Since the tragic death of George Floyd and many others, my anger and disappointment has grown based on how they were murdered, the racism our fellow African Americans to include those of diversity face and the destruction the riots have left behind.  As I watch the news, scroll through social media, and speak to friends, I feel my anger grow when I realize my limits in what to do about it.  However, there is a way to turn this anger into something that can benefit my fellow Americans, my country, and my community.

As an American of Mexican decent I have faced being stereotyped, excluded, and discriminated against in the military, my civilian career and in my everyday life.  However, it is minor compared to the experiences our fellow African Americans have endured at it continues to be blatant and disrespectful.  As the recent events have rattled both the American conscience and world’s perspective on race; there may be a chance for everlasting change through peaceful means but, what can be done to prevent the anger from becoming overwhelming.

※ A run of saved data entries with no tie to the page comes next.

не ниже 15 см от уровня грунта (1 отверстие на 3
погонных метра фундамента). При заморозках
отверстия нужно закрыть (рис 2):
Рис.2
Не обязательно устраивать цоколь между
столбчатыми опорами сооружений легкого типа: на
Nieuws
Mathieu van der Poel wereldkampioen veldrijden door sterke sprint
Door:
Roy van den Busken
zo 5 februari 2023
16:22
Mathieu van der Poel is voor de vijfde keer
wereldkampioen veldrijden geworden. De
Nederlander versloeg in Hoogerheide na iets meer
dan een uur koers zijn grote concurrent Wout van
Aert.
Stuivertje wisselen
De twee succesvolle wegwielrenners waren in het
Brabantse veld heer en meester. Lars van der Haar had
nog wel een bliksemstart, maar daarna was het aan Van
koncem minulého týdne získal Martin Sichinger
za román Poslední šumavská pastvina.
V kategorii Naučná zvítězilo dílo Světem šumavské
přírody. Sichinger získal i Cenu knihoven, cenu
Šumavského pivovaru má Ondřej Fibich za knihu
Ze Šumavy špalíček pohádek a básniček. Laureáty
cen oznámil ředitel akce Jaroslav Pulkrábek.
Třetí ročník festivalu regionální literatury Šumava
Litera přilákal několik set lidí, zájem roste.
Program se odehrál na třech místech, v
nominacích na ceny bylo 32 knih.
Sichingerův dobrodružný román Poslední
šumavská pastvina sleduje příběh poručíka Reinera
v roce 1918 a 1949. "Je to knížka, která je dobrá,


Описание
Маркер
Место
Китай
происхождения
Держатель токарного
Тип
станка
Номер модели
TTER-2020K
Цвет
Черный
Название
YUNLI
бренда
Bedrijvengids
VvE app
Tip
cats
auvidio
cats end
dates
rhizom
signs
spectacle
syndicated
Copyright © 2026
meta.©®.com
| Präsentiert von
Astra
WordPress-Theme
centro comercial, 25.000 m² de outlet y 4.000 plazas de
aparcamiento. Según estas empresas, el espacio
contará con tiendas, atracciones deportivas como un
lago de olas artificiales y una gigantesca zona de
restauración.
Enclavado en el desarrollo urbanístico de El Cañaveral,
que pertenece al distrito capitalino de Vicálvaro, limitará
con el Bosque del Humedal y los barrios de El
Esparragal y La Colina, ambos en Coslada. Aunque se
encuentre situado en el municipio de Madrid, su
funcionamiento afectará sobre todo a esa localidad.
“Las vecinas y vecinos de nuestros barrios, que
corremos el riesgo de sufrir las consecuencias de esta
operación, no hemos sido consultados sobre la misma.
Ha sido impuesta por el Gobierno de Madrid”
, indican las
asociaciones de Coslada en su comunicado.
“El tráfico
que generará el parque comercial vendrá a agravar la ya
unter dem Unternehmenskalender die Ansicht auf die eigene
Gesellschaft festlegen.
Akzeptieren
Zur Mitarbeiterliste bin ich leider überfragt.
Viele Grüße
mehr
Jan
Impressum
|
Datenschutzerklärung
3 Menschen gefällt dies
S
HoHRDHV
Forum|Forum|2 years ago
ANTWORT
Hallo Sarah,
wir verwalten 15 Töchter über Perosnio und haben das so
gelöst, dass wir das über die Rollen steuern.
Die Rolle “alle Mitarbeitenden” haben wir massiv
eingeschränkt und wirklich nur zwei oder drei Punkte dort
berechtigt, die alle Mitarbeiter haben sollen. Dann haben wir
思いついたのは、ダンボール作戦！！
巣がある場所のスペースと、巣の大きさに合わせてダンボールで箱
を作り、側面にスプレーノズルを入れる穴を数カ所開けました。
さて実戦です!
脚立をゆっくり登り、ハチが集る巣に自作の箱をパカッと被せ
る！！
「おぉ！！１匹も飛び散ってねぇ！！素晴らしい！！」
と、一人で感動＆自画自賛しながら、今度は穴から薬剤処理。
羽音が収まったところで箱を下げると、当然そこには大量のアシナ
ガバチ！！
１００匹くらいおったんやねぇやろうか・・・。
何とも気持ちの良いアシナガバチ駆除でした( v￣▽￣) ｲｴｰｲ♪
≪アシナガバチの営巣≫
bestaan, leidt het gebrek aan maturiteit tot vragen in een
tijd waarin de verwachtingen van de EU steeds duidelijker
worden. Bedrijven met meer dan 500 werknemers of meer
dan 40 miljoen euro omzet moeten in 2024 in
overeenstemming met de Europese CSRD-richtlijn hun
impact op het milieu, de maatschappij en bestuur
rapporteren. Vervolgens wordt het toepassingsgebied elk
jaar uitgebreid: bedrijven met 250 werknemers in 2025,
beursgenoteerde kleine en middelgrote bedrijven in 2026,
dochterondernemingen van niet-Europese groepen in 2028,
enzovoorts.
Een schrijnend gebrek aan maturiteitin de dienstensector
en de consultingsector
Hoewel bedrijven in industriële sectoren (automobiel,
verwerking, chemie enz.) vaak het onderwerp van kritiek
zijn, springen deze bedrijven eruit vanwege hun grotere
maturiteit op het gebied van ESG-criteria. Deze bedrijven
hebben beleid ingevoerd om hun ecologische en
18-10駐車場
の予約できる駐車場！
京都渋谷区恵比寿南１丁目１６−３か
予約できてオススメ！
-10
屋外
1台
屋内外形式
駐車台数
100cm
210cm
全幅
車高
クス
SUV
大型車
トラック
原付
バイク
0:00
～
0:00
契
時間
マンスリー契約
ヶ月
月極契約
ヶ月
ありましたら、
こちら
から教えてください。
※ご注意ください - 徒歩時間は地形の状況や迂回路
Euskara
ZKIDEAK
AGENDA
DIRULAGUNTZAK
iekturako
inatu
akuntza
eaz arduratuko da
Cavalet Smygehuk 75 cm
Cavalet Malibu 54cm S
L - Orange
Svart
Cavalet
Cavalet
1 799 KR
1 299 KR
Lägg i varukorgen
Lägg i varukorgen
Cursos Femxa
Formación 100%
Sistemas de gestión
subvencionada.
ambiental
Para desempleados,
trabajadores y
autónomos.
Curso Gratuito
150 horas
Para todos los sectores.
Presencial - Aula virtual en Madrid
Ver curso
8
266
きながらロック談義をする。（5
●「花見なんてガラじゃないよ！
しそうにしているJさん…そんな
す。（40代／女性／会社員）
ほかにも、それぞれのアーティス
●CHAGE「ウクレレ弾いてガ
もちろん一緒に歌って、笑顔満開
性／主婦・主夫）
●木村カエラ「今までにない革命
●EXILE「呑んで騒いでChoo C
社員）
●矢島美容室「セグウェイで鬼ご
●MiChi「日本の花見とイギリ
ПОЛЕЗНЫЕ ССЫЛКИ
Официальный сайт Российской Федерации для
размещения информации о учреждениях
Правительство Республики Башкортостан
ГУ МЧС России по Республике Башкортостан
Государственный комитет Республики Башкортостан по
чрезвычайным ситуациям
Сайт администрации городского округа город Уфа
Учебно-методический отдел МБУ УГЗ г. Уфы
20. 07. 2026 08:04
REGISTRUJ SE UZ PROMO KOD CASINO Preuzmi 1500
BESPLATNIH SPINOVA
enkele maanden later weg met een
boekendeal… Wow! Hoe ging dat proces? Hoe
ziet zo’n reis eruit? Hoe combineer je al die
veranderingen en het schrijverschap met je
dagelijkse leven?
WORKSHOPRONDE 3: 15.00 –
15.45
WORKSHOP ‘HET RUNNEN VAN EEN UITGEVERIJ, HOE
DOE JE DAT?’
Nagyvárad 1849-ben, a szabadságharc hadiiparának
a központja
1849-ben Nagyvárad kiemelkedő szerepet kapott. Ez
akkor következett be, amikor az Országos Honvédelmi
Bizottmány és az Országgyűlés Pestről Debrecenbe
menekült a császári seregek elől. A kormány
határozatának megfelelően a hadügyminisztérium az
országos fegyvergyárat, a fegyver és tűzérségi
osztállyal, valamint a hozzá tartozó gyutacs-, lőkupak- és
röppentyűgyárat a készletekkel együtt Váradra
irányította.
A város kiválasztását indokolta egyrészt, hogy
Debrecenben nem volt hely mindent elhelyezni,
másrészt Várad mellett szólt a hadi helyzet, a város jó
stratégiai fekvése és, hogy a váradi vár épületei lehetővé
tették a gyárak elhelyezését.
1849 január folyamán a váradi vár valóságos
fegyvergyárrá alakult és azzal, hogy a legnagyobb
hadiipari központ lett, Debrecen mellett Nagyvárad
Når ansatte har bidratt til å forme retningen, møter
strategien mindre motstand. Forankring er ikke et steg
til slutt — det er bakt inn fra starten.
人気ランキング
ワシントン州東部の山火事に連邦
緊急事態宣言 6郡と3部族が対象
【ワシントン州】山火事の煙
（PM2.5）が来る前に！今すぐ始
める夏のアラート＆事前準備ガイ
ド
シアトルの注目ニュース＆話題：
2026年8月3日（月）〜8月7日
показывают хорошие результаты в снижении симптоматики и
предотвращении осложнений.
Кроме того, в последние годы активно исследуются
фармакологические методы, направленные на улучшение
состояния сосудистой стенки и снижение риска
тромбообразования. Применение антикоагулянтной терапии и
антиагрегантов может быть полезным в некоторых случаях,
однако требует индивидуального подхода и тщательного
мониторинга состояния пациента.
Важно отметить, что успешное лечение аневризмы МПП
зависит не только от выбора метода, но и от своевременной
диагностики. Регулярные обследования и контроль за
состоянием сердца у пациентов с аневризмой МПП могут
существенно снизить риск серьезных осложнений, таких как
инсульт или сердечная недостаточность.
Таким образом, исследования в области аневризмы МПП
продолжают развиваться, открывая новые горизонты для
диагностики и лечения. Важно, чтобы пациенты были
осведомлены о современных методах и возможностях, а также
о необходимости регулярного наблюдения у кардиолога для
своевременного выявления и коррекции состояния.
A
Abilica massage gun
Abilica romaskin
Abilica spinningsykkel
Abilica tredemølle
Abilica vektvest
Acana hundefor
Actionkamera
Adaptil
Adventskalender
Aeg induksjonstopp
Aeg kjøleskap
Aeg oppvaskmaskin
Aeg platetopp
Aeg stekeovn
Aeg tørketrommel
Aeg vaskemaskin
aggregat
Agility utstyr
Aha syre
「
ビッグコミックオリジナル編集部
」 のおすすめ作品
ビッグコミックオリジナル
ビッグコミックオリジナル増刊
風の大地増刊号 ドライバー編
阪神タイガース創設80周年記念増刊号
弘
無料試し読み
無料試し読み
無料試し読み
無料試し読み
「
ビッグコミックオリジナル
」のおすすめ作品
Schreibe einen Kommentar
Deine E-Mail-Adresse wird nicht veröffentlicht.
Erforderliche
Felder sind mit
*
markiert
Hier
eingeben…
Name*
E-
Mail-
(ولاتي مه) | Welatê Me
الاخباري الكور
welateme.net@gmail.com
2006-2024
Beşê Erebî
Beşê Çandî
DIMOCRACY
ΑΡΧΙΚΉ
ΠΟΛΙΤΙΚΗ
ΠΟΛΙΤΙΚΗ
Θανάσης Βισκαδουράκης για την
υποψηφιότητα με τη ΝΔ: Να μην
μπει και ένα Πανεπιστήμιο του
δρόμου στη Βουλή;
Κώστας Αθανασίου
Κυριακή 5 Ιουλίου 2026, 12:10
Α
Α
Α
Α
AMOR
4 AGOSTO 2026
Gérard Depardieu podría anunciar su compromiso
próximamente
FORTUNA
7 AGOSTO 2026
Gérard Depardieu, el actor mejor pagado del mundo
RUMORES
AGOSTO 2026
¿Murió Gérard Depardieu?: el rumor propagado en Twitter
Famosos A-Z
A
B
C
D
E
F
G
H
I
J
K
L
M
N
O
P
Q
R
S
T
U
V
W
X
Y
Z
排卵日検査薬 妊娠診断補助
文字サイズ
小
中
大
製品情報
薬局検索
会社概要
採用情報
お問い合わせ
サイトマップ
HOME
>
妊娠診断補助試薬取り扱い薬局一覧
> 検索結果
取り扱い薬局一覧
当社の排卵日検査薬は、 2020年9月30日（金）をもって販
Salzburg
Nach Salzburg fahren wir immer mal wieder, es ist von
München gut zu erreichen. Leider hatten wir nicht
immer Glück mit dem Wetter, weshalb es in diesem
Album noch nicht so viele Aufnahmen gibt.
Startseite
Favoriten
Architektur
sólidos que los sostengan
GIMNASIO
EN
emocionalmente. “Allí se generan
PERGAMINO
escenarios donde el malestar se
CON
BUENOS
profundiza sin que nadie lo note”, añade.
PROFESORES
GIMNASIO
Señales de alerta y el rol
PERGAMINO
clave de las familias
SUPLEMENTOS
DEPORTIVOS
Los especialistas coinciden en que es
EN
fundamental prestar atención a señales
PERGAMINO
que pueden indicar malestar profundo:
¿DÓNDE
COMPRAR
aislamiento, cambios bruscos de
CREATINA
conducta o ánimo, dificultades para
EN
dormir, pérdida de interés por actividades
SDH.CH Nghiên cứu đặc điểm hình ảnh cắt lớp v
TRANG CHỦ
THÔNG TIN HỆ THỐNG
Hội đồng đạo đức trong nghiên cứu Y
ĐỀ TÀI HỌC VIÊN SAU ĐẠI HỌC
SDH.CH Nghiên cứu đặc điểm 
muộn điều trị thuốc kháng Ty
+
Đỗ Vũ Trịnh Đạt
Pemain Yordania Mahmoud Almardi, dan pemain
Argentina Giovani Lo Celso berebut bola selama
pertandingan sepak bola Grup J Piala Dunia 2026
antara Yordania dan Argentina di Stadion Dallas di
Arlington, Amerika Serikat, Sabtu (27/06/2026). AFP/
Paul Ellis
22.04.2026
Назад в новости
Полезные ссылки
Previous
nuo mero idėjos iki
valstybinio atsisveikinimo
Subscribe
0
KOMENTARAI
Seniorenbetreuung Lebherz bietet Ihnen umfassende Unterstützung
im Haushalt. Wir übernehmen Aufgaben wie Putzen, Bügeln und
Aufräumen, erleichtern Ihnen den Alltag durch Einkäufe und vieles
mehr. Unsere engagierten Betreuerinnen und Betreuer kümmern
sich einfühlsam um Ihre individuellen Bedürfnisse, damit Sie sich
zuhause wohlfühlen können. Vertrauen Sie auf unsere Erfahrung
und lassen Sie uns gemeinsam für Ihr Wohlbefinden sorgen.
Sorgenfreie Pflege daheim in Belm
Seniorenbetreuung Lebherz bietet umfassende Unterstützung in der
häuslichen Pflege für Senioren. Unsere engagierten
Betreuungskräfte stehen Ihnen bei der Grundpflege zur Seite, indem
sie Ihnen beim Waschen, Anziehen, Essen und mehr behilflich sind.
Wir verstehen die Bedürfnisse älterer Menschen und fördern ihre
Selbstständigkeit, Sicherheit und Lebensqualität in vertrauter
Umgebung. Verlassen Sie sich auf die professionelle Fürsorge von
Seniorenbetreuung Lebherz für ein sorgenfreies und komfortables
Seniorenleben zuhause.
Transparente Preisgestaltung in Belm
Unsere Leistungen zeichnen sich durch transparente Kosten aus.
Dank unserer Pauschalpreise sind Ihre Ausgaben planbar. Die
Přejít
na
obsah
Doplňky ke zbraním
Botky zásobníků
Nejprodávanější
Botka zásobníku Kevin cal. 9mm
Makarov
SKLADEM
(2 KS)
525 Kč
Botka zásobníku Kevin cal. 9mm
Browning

I faced racism for the first time as a teenager living in Central Europe where going to a restaurant, a store or simply walking down the street brought a double take, avoidance from the locals or insulting whispers.  Thinking it was a part of the culture a friend of mine told my family and I we were mistaken as Middle Eastern.  Curious by the comment it led me to researching why locals treated their Middle Eastern neighbors with such negativity.  Knowing that this was not my country, once my Dad received his military orders, I was relieved of heading home thinking I would not have to face that again. How naive was I as racism hit me after being home of San Antonio a few months later.

Joining the military, going to college and starting my career I saw racism firsthand to include being the target of it.  Not to be deterred, I implemented what I learned as a teen which was simply to ignore it and focus my efforts in working harder and more efficiently.  Now with the recent events, it has churned my anger where I have decided to use it positively.    

I choose to use my anger by:

  • Educating myself about the facts on a variety of topics but, to be scrupulous on where I am getting them
  • Engaging in positive & productive conversations on all sides of the topic.  However, I will not be remiss in the importance of treating and being treated with dignity and respect
  • Patronage and participate with companies and organizations that support the inclusion, respect, and engagement of all people
  • Calling “it” for what it is.  Racism exists everywhere you turn and when you see it, call it out. 
  • Participating in meaningful calls to action which is practicing the 1st Amendment of the US Constitution allowing for the right to “peaceably” assemble to “petition the Government for redress of grievances.”   
  • Lastly, to engage in the 12th Amendment in submitting my vote at every opportunity from local municipal positions to that of the office of the Presidency.

I love this county very much as it has provided me and many others multiple opportunities to seek out one’s happiness to their fullest content.  However, there are struggles and I believe we have arrived at a juncture where meaningful change can occur without our anger overcoming us.    

As I come to a close, I would like to leave you with this quote from the late Dr. Martin Luther King, Jr. where he says, “Darkness cannot drive out darkness, only light can do that.  Hate cannot drive out hate, only love can do that.”  So, lets choose to redirect our anger positively as we engage in change for a brighter tomorrow.